Exercise: Every line of the following records that includes "elbow" should be copied.

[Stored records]
----

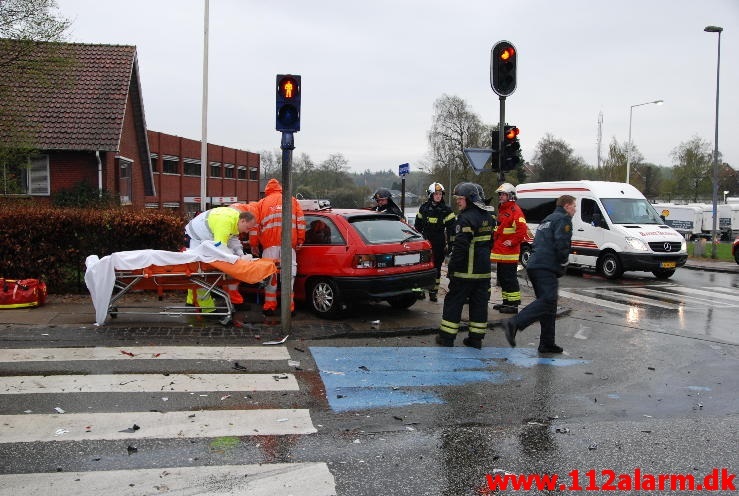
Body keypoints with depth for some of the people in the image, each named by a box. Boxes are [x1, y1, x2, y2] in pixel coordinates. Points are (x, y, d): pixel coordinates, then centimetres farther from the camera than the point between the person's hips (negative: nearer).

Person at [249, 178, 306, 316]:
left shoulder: (261, 203, 19)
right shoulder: (293, 200, 19)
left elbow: (255, 224, 13)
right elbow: (300, 220, 9)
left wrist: (254, 244, 16)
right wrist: (300, 240, 8)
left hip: (270, 244, 0)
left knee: (270, 273, 5)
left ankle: (269, 306, 4)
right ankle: (288, 307, -2)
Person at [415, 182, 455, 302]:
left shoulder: (446, 210, 2)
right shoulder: (424, 208, 7)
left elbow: (450, 228, 2)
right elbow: (418, 226, 14)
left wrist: (449, 243, -4)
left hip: (439, 244, -1)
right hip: (425, 241, 1)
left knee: (436, 267, 3)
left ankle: (433, 292, 9)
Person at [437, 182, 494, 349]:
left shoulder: (466, 218, -17)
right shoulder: (487, 217, 12)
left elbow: (460, 247, -21)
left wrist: (452, 267, -14)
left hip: (466, 271, -8)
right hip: (484, 271, 8)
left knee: (453, 301, 2)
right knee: (479, 303, 10)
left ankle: (446, 337, 8)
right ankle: (476, 338, 14)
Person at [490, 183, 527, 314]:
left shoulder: (515, 211, -14)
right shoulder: (502, 210, 18)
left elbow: (522, 229, -23)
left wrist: (512, 242, -20)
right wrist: (495, 240, 20)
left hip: (509, 253, -10)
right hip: (499, 251, 10)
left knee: (509, 278, -7)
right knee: (501, 277, 16)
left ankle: (513, 304, -2)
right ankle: (506, 302, 26)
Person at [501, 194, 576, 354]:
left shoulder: (547, 219, 28)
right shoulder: (564, 219, 0)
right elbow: (561, 243, -15)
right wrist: (563, 265, -2)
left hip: (534, 266, 10)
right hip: (546, 268, -10)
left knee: (548, 304, 12)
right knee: (547, 300, -21)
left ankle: (547, 343, 13)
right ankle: (514, 324, -35)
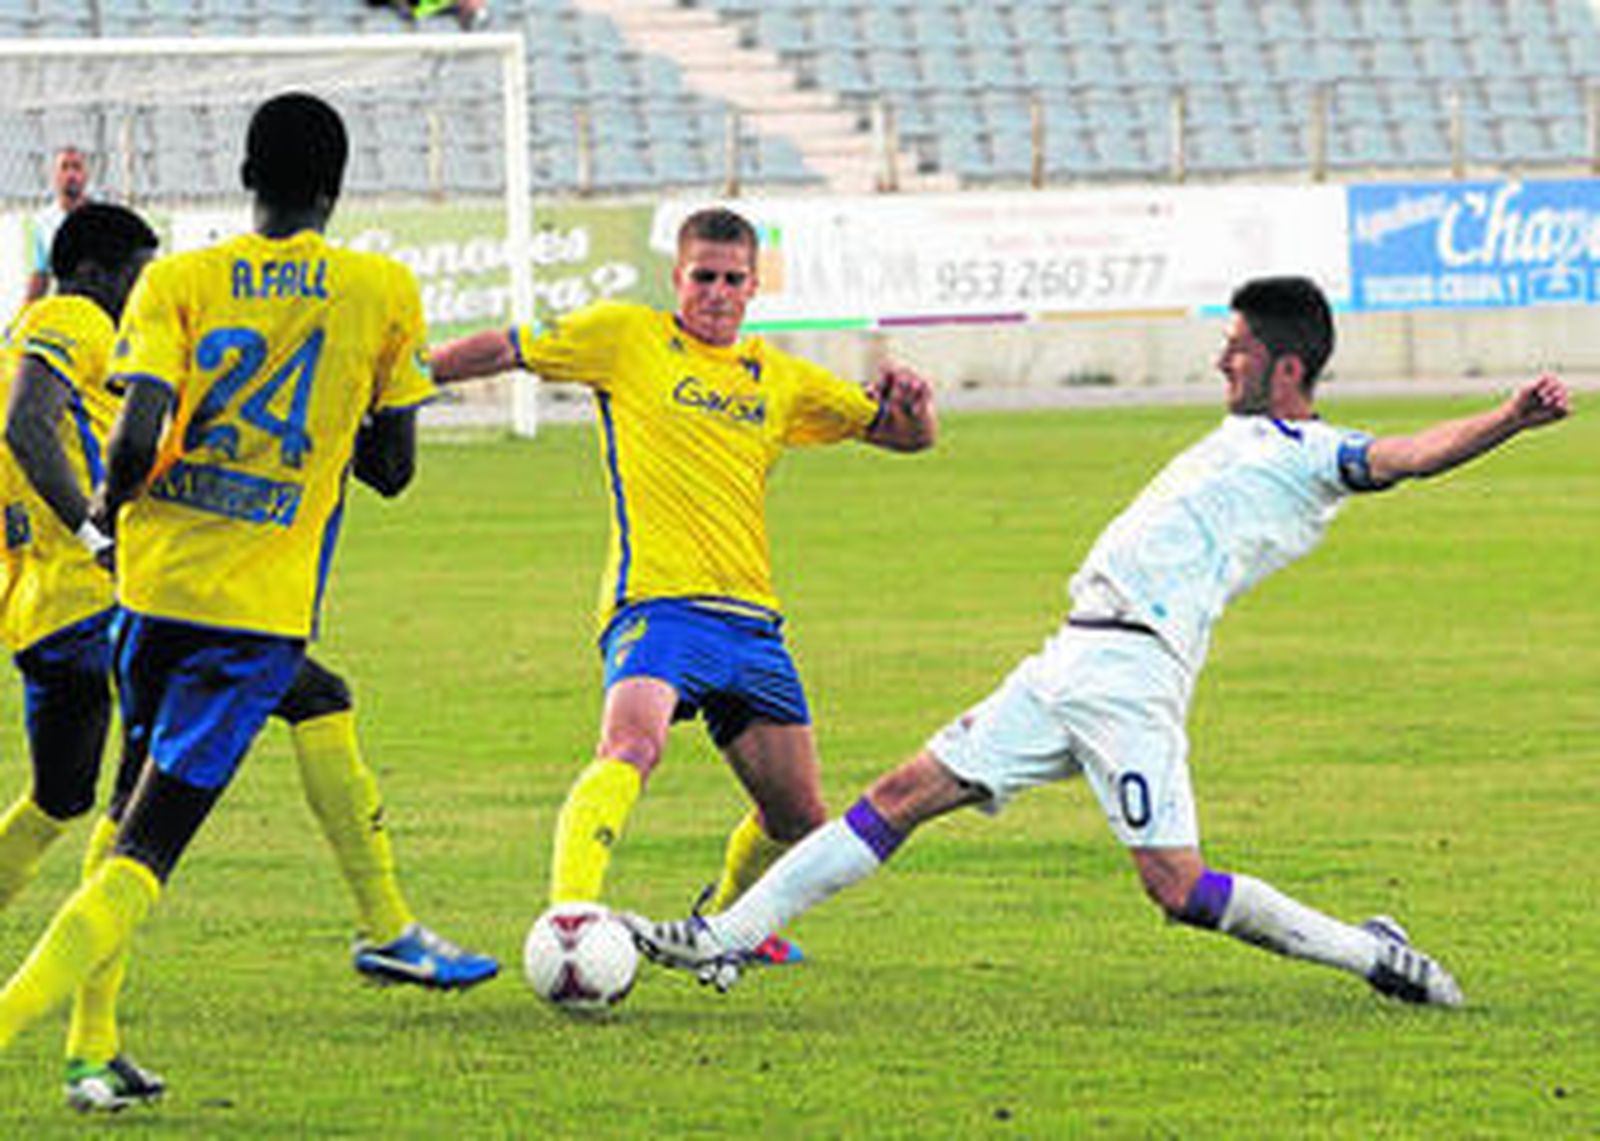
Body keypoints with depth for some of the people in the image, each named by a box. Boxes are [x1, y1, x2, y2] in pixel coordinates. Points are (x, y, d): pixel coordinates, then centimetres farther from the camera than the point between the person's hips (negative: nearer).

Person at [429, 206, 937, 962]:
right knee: (632, 746, -35)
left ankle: (723, 922, 37)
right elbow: (506, 352, 12)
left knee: (799, 820, 9)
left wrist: (911, 405, -1)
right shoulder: (625, 336, 7)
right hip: (657, 605, -5)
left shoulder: (780, 381, 18)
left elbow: (906, 438, 22)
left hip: (750, 617, 5)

----

Solution to the problem:
left elbow: (255, 224, 13)
right elbow: (300, 220, 9)
left elbow: (450, 228, 2)
right elbow: (418, 226, 14)
left elbow: (460, 247, -21)
left elbow: (522, 229, -23)
right elbow: (561, 243, -15)
right elbow: (506, 352, 12)
left elbow: (906, 438, 22)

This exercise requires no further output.